I try to lift my hand, to scratch, to do something, but nothing happens. My body doesn’t respond. It’s as if I’m locked inside myself, screaming into the void, unheard, unseen.

The itch worsens. A slow, crawling torment that makes my skin burn with the need for relief. But all I can do is endure it.

I want to wake up.

Why can’t I wake up?

Panic coils in my chest, a rising tide that I can’t control. I try again—move, damn it, move—but my body is nothing more than dead weight, useless and unresponsive.

I’m trapped.

A prisoner in my own skin.

I can hear something, faint and distant, like I’m underwater. A rhythmic beeping. Soft shuffling. Muted voices just out of reach. They sound familiar, but the harder I try to focus, the more they blur into meaningless noise.

I want to scream.

I want to rip this suffocating thing off my head, force my limbs to move, break free from this suffocating stillness. But I can’t.

Instead, I sink deeper.

The itch is still there, taunting me. The heat, the sweat, the frustration—it’s unbearable. But worse than all of that is the fear creeping in.

What if I never wake up?

What if I’m stuck like this forever?

No. No, I can’t stay like this.

I push against the nothingness, against the weight holding me down. My body may not listen, but my mind refuses to be silenced. I will move. I will wake up.

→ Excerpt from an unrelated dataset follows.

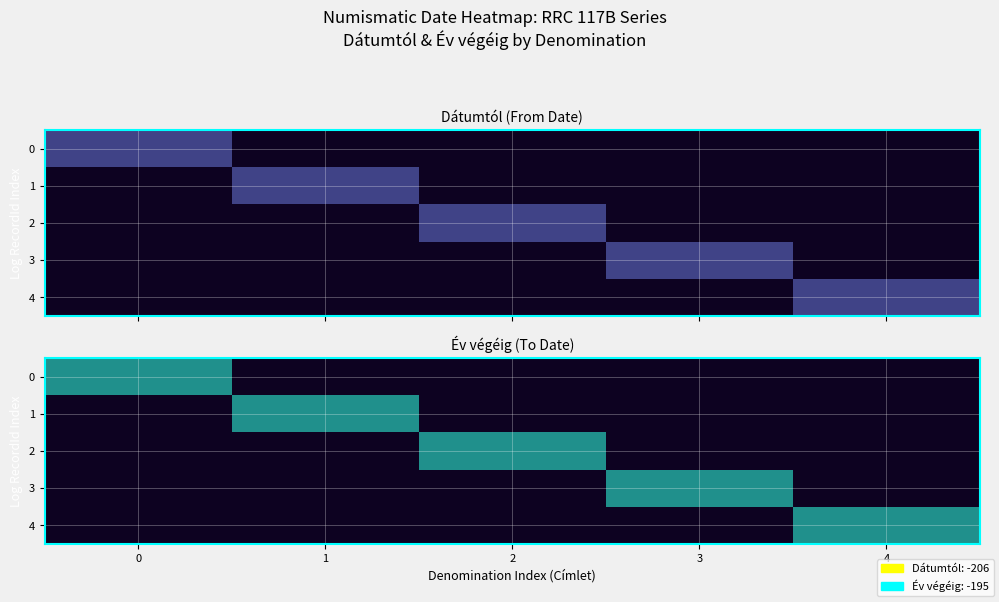

The év_végéig series shows -317 at dátumtól. True or false?

False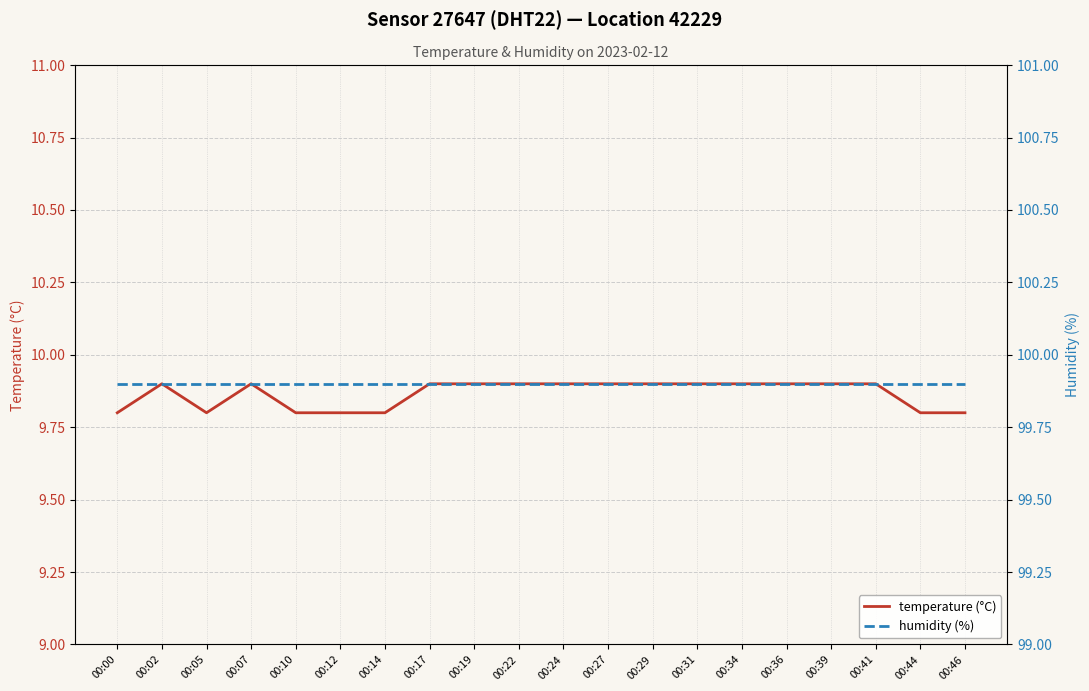

Does the chart have visible grid lines?

Yes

The beeping grows louder. The voices shift, a murmur of concern, but I still can’t make out the words. I try to focus on them, desperate for something real, something to anchor me.

Then—pressure.

Fingers brushing against mine. A warmth that seeps through the numbness.

Someone else is here.

The touch is hesitant at first, then firm as if they’re silently pleading with me to hold on. I know this touch. I can feel the calluses, the rough edges softened by something careful, something… familiar.

It’s him. Ghost.

I want to squeeze his hand to let him know I hear him. I feel him.

But my body betrays me.

Again.

A scream builds inside me, raw and violent, but it has nowhere to go. It crashes against the walls of my mind, trapped like the rest of me.

I’m right here.

The pressure of their hand lingers, steady, grounding. I focus on it, ignoring the suffocating stillness, the unbearable itch, the fear gnawing at my insides.

I don’t know how long I’ve been like this. I don’t know how much longer I can take it.

But I do know one thing—

I’m not alone anymore…and I think that I am becoming okay with that. Or it could be the drugs talking.